Friday, June 20, 2008

The Amphioxus Genome

The amphioxus genome and the evolution of the chordate karyotype. 2008. N. H. Putnam et al. Nature 453: 1064-1071.

The newly sequenced genome of the lancelet (amphioxus) provides the evidence that vertebrates evolved over the past 550 million years through a four-fold duplication of the genes of more primitive ancestors.
From the press release:

“amphioxus and humans had a common ancestor 550 million years ago, which allows us to use amphioxus as a surrogate for that ancestor in terms of understanding how vertebrate genomes evolved. If you compare the 23 chromosomes of humans with the 19 chromosomes of amphioxus, you find that both genomes can be expressed in terms of 17 ancestral pieces. So, we can say with some confidence that 550 million years ago, the common ancestor of amphioxus and humans had 17 chromosomal elements.”

Each of those 17 ancestral segments was duplicated twice in the evolution of vertebrates, after which most of the routine "housekeeping" genes lost the extra copies. Those left, totaling a couple thousand genes, found new functions that make us different from all other creatures.

"These few thousand genes have been retooled to make humans more elaborate than their simpler ancestors. They are involved in setting up the body plan of an animal and differentiating different parts of the animal. The hypothesis, pretty strongly supported by this data, is that the multiplication of this particular kind of gene and differentiation into different functions was important in the formation of vertebrates as we know them."
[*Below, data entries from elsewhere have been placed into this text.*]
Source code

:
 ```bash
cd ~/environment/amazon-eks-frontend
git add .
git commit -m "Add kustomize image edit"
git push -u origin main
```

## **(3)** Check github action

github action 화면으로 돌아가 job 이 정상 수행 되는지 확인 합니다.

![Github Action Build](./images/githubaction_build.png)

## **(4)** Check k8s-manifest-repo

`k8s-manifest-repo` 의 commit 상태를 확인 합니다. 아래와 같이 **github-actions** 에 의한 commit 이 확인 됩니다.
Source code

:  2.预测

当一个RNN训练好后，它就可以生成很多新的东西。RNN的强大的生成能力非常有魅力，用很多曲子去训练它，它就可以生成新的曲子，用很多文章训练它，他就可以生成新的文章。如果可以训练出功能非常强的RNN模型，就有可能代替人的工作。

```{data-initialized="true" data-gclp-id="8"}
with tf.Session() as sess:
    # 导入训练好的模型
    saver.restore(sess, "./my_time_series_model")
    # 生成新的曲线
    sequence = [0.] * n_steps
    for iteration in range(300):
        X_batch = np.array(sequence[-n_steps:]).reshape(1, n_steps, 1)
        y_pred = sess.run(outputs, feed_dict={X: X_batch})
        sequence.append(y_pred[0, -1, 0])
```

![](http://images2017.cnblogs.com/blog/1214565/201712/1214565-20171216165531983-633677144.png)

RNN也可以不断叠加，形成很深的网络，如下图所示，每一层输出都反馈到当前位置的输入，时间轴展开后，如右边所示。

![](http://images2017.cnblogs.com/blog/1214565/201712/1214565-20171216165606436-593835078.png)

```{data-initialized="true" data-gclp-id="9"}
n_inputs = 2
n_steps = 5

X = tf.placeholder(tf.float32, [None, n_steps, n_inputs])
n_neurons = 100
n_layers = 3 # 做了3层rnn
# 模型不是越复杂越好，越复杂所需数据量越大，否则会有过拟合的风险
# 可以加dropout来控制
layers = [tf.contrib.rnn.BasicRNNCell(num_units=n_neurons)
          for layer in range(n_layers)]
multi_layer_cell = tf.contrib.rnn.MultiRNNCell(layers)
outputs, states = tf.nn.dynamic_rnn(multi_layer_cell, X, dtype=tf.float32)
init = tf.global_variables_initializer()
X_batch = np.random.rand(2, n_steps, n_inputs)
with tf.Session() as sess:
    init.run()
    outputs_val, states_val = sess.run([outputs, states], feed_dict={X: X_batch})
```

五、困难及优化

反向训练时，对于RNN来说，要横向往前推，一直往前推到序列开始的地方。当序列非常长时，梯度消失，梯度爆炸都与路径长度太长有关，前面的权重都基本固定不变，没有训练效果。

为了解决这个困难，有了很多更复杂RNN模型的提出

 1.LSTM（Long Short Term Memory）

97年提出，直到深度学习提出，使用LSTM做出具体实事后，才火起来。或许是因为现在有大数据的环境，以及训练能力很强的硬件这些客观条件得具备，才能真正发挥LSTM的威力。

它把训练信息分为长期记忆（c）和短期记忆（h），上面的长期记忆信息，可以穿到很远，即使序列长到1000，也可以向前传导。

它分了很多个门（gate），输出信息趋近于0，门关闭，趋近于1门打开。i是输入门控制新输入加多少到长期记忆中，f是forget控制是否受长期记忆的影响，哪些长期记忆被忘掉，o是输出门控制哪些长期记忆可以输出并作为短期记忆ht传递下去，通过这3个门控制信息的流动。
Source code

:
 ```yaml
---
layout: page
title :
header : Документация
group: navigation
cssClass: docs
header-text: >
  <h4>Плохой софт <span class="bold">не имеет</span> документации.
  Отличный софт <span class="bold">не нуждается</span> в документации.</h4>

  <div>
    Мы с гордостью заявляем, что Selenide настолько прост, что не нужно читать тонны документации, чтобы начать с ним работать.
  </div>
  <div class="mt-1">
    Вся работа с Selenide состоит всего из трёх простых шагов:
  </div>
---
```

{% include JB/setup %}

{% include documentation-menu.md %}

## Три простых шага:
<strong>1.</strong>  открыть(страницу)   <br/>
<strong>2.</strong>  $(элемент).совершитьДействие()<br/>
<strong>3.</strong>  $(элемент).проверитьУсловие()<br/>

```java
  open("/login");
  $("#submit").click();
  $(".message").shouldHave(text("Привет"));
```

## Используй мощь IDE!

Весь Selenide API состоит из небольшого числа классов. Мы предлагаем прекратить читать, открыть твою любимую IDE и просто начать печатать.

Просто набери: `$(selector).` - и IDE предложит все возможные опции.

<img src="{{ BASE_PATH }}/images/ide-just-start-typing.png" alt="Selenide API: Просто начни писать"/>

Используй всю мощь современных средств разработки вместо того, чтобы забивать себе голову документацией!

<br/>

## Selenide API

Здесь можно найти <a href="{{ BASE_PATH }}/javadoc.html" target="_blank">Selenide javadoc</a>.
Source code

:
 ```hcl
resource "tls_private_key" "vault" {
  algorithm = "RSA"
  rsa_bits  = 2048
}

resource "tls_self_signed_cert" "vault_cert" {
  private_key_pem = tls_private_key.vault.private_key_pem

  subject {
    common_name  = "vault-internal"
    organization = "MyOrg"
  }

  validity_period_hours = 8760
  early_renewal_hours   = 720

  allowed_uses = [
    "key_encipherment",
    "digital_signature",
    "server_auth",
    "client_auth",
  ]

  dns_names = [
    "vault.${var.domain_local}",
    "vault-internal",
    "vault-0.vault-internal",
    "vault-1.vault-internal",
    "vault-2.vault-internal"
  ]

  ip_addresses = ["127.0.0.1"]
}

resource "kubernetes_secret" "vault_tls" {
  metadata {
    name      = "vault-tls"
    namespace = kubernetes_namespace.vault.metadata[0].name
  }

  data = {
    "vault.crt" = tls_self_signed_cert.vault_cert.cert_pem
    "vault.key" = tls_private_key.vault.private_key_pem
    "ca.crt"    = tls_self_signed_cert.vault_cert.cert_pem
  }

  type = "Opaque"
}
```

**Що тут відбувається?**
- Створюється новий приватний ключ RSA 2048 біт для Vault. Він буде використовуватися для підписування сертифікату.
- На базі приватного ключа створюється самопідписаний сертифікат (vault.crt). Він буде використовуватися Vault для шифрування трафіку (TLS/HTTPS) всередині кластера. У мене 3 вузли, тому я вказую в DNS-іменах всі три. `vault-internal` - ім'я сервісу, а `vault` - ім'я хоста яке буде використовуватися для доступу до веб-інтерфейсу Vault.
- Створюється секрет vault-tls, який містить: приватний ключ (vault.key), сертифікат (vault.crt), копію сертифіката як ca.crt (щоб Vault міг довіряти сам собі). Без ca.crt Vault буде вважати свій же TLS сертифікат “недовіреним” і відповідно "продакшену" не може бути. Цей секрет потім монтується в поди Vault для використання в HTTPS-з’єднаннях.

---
The researchers are trying to reconstruct what happened at the end of the Cambrian period 550 million years ago, when a creature similar to the lancelet evolved and diverged into three types of chordates: cephalocordates like the lancelet; urochordates like the sea squirt; and vertebrates like us. Cephalocordates and urochordates are invertebrates that have a flexible notochord rather than a bony spine protecting their spinal cord.


Interestingly, the sea squirt Ciona intestinalis, a tunicate, was previously thought to belong to the the earliest chordate lineage because of the sea squirt's very simple body plan. Comparison of the lancelet, sea squirt and human genomes, however, show instead that the lancelet lineage diverged before the tunicates and vertebrates.